Nochmals, warum soll es jetzt gelingen?

MAHRER: So top war das Führungsteam der ÖVP noch nie aufgestellt, mit Reinhold Mitterlehner, Hans Jörg Schelling, Sebastian Kurz. Vier Regierungsmitglieder sind Selbstständige. Wir haben die Talsohle durchschritten. Das Momentum ist jetzt da.

Die Heckenschützen sind aber nicht verschwunden, sondern nur abgetaucht.

MAHRER: Heckenschützen gibt es überall. Die Frage lautet: Wie groß ist die Allianz für eine Veränderung? Aus der bunten Mannschaft der vielen Solisten muss man einen Chor machen, der gemeinsam singt.

Sind die Bünde noch zeitgemäß?

MAHRER: Absolut, denn das sind Organisationen, wo sich viele Mitglieder heimisch fühlen.
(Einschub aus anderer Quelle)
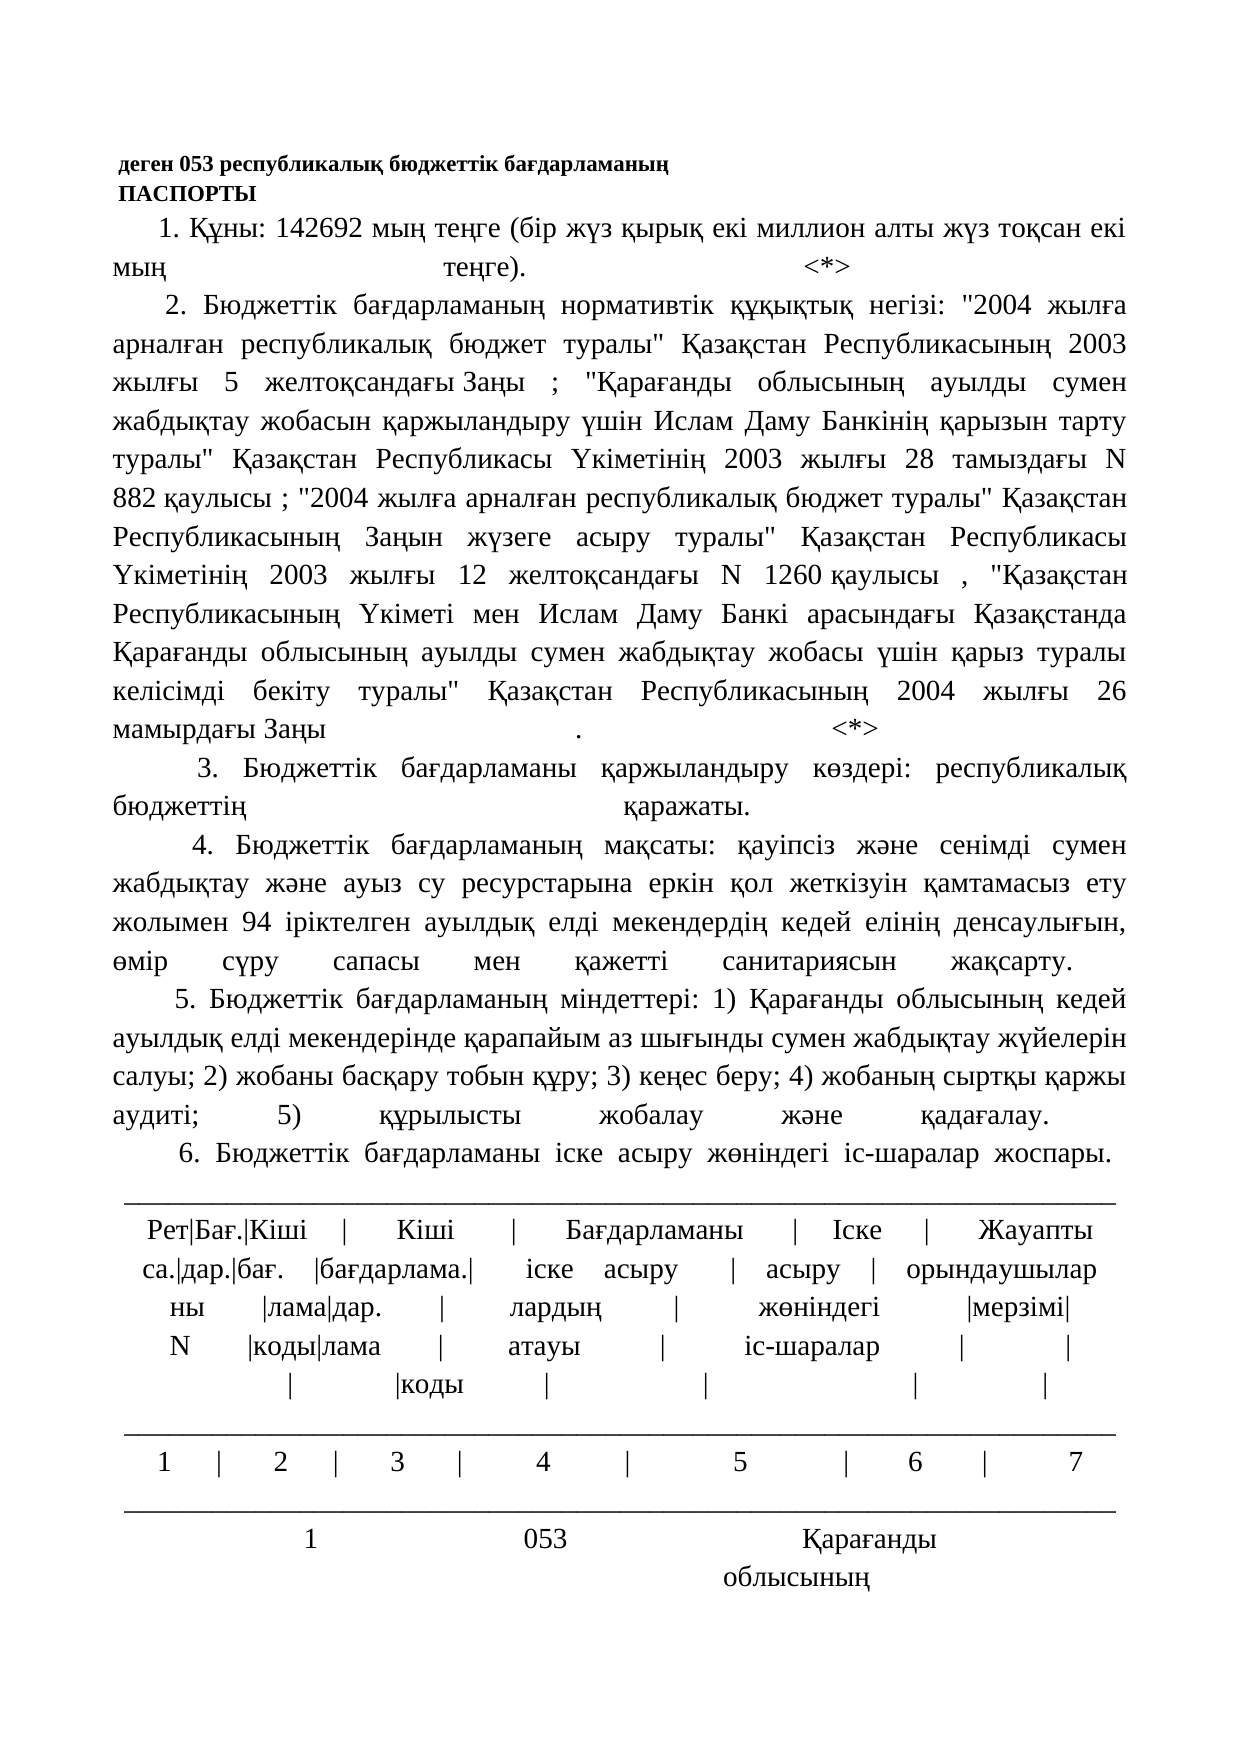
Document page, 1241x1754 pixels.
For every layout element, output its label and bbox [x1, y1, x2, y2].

text [112, 210, 1128, 1593]
text [112, 150, 1128, 207]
Wir müssen uns allerdings vom kleinsten gemeinsamen Nenner verabschieden und die größtmögliche Vielfalt suchen.

Wohin soll die Reise der ÖVP gehen?

MAHRER: Die ÖVP soll sich von den traditionellen Streitereien: "Sind wir liberal, konservativ, christlich-sozial?" verabschieden und muss Politik auf Sicht machen - also vorausgehen, aber die Bürger mitnehmen. Sie muss bürgerlich, staatstragend und weltoffen sein. Das muss man an konkreten Projekten festmachen. Die Bürger wählen uns ja nicht für esoterische Ideen.

Wenn der Evolutionsprozess scheitert, hat die ÖVP keine Zukunft mehr?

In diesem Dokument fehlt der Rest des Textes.